Around three-thirty, the nurse found me at the station.
“Twelve is gone.”
I sighed, and pulled myself upright.
M
ARIE’S BODY: THE FACE
gone slack and chalky, the eyes blank; her lips, half open, expressionless. Within her chest I heard nothing. A fugitive creak and gurgle as fluids shifted in her, but the heart itself was still. Time of death was 3:32. Cause of death, congestive heart failure. I filled out the papers as quickly as I could.
“D
OCTOR?”
I looked up, focusing with difficulty. It was Jeanine. Her eyes were red, mascara smeared across both cheeks.
“Marie wanted me to tell you.”
“What?”
“Two things. She said to thank you. And that she knows where that ice-cream cone went.”
I waited.
She shook her head. “That was all she said. ‘Tell that doctor I know where the ice cream went.’”
I looked at her and she shrugged, smiling.
I smiled back and we parted, hugging each other in the decorous way strangers should.
L
ATER THAT DAY, FINALLY,
I went home. I lay awake a long time that night, in the desperate insomnia that seizes me sometimes, post-call. I was thinking about that ice-cream cone, wondering what Marie had meant, what revelation had come to her as her brain, starved for oxygen, fogged with drugs, had started to shut down. I have seen it before. My own father, dying on a morphine drip, his kidneys gone from a failed dobutamine tune-up, had spoken in his last coma. Stray words. Words I hung on through the long afternoons. I no longer remember them.
Where could that ice-cream cone have gone? It had fallen somewhere they hadn’t thought to look. Everybody in the room, all of them sharing that story over all those years, must have known it. That wasn’t the point, though. But then what was? I tortured the question for a long time, as my wife stirred beside me in her sleep, and one of the children murmured something over the carrier hum of the baby monitor, and nothing came to me. Just ice cream, Marie’s finale, the long slide downward into night.

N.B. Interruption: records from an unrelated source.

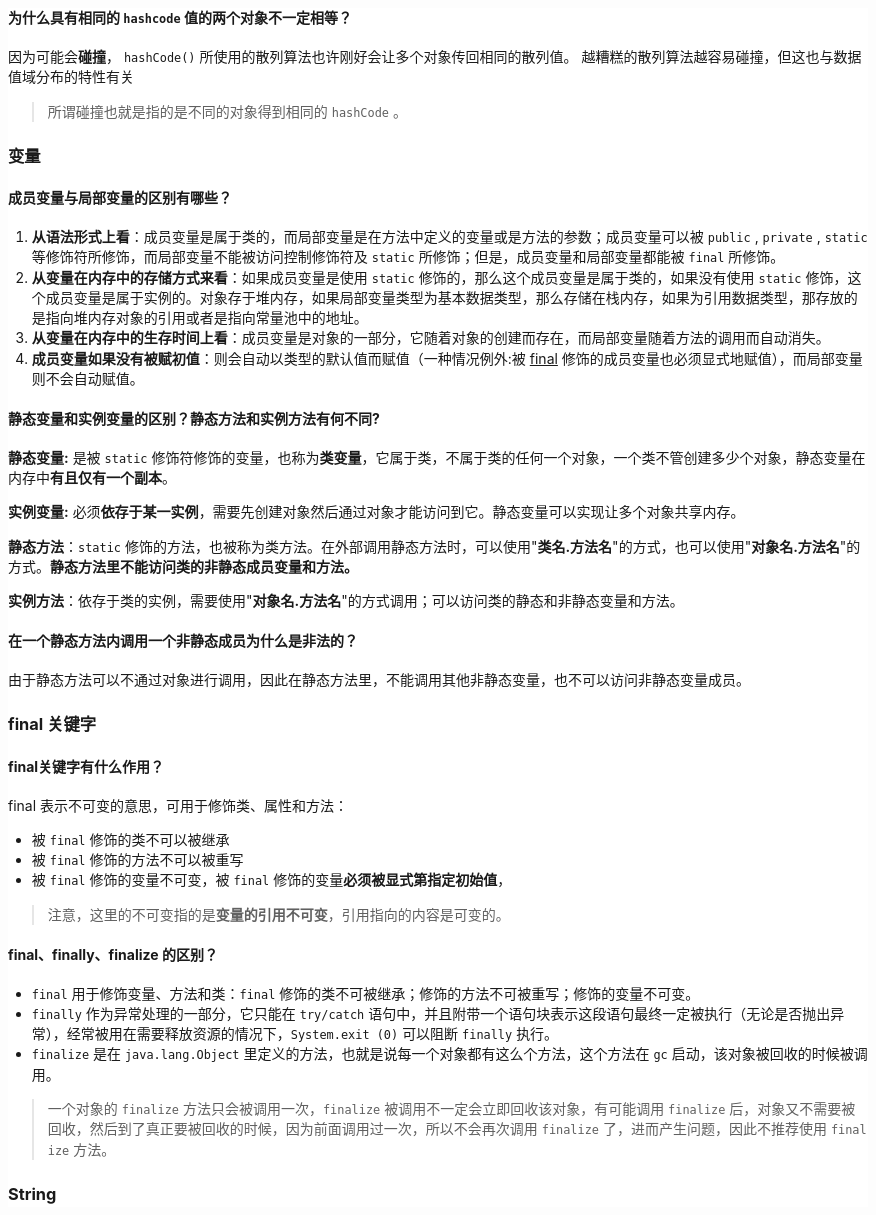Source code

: #### 为什么具有相同的 `hashcode` 值的两个对象不一定相等？

因为可能会**碰撞**， `hashCode()` 所使⽤的散列算法也许刚好会让多个对象传回相同的散列值。
越糟糕的散列算法越容易碰撞，但这也与数据值域分布的特性有关

> 所谓碰撞也就是指的是不同的对象得到相同的 `hashCode` 。

### 变量
#### 成员变量与局部变量的区别有哪些？

1.  **从语法形式上看**：成员变量是属于类的，⽽局部变量是在⽅法中定义的变量或是⽅法的参数；成员变量可以被 `public` , `private` , `static` 等修饰符所修饰，⽽局部变量不能被访问控制修饰符及 `static` 所修饰；但是，成员变量和局部变量都能被 `final` 所修饰。 
2.  **从变量在内存中的存储⽅式来看**：如果成员变量是使⽤ `static` 修饰的，那么这个成员变量是属于类的，如果没有使⽤ `static` 修饰，这个成员变量是属于实例的。对象存于堆内存，如果局部变量类型为基本数据类型，那么存储在栈内存，如果为引⽤数据类型，那存放的是指向堆内存对象的引⽤或者是指向常量池中的地址。
3.  **从变量在内存中的⽣存时间上看**：成员变量是对象的⼀部分，它随着对象的创建⽽存在，⽽局部变量随着⽅法的调⽤⽽⾃动消失。
4.  **成员变量如果没有被赋初值**：则会⾃动以类型的默认值⽽赋值（⼀种情况例外:被 [final](#final关键字有什么作用？) 修饰的成员变量也必须显式地赋值），⽽局部变量则不会⾃动赋值。

#### 静态变量和实例变量的区别？静态⽅法和实例⽅法有何不同?

**静态变量:** 是被 `static` 修饰符修饰的变量，也称为**类变量**，它属于类，不属于类的任何一个对象，一个类不管创建多少个对象，静态变量在内存中**有且仅有一个副本**。

**实例变量:** 必须**依存于某一实例**，需要先创建对象然后通过对象才能访问到它。静态变量可以实现让多个对象共享内存。

**静态方法**：`static` 修饰的方法，也被称为类方法。在外部调⽤静态⽅法时，可以使⽤"**类名.⽅法名**"的⽅式，也可以使⽤"**对象名.⽅法名**"的⽅式。**静态方法里不能访问类的非静态成员变量和方法。**

**实例⽅法**：依存于类的实例，需要使用"**对象名.⽅法名**"的⽅式调用；可以访问类的静态和非静态变量和方法。

#### 在一个静态方法内调用一个非静态成员为什么是非法的？

由于静态方法可以不通过对象进行调用，因此在静态方法里，不能调用其他非静态变量，也不可以访问非静态变量成员。

### final 关键字

#### final关键字有什么作用？

final 表示不可变的意思，可用于修饰类、属性和方法：
-   被 `final` 修饰的类不可以被继承  
-   被 `final` 修饰的方法不可以被重写
-   被 `final` 修饰的变量不可变，被 `final` 修饰的变量**必须被显式第指定初始值**，
> 注意，这里的不可变指的是**变量的引用不可变**，引用指向的内容是可变的。

#### final、finally、finalize 的区别？

-   `final` 用于修饰变量、方法和类：`final` 修饰的类不可被继承；修饰的方法不可被重写；修饰的变量不可变。
-   `finally` 作为异常处理的一部分，它只能在 `try/catch` 语句中，并且附带一个语句块表示这段语句最终一定被执行（无论是否抛出异常），经常被用在需要释放资源的情况下，`System.exit (0)` 可以阻断 `finally` 执行。
-   `finalize` 是在 `java.lang.Object` 里定义的方法，也就是说每一个对象都有这么个方法，这个方法在 `gc` 启动，该对象被回收的时候被调用。
    
> 一个对象的 `finalize` 方法只会被调用一次，`finalize` 被调用不一定会立即回收该对象，有可能调用 `finalize` 后，对象又不需要被回收，然后到了真正要被回收的时候，因为前面调用过一次，所以不会再次调用 `finalize` 了，进而产生问题，因此不推荐使用 `finalize` 方法。


### String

That night I dreamed. I have found that picture. Deep in it, the figures move, the three little girls in their neat white dresses throwing up their arms and shrieking silently as the wind whirls, leaves and debris fly around them, and in the distance trees thrash their limbs against a glaring sky. I scan the picture, searching it for a dim white blur ascending, flying skyward out of the frame. That night and three times since I have dreamt this, and each time I awake into the dull non-knowledge that I have failed to find the ice cream. I know that one day in this dream I will learn where the ice cream has gone, where Marie has gone, where all of us will someday vanish, ice under the sun. Unaware that this is but the dream still upon me, I watch helplessly as it recedes into the light, whirled upward on a wind that leaves me cold and dark and dumb.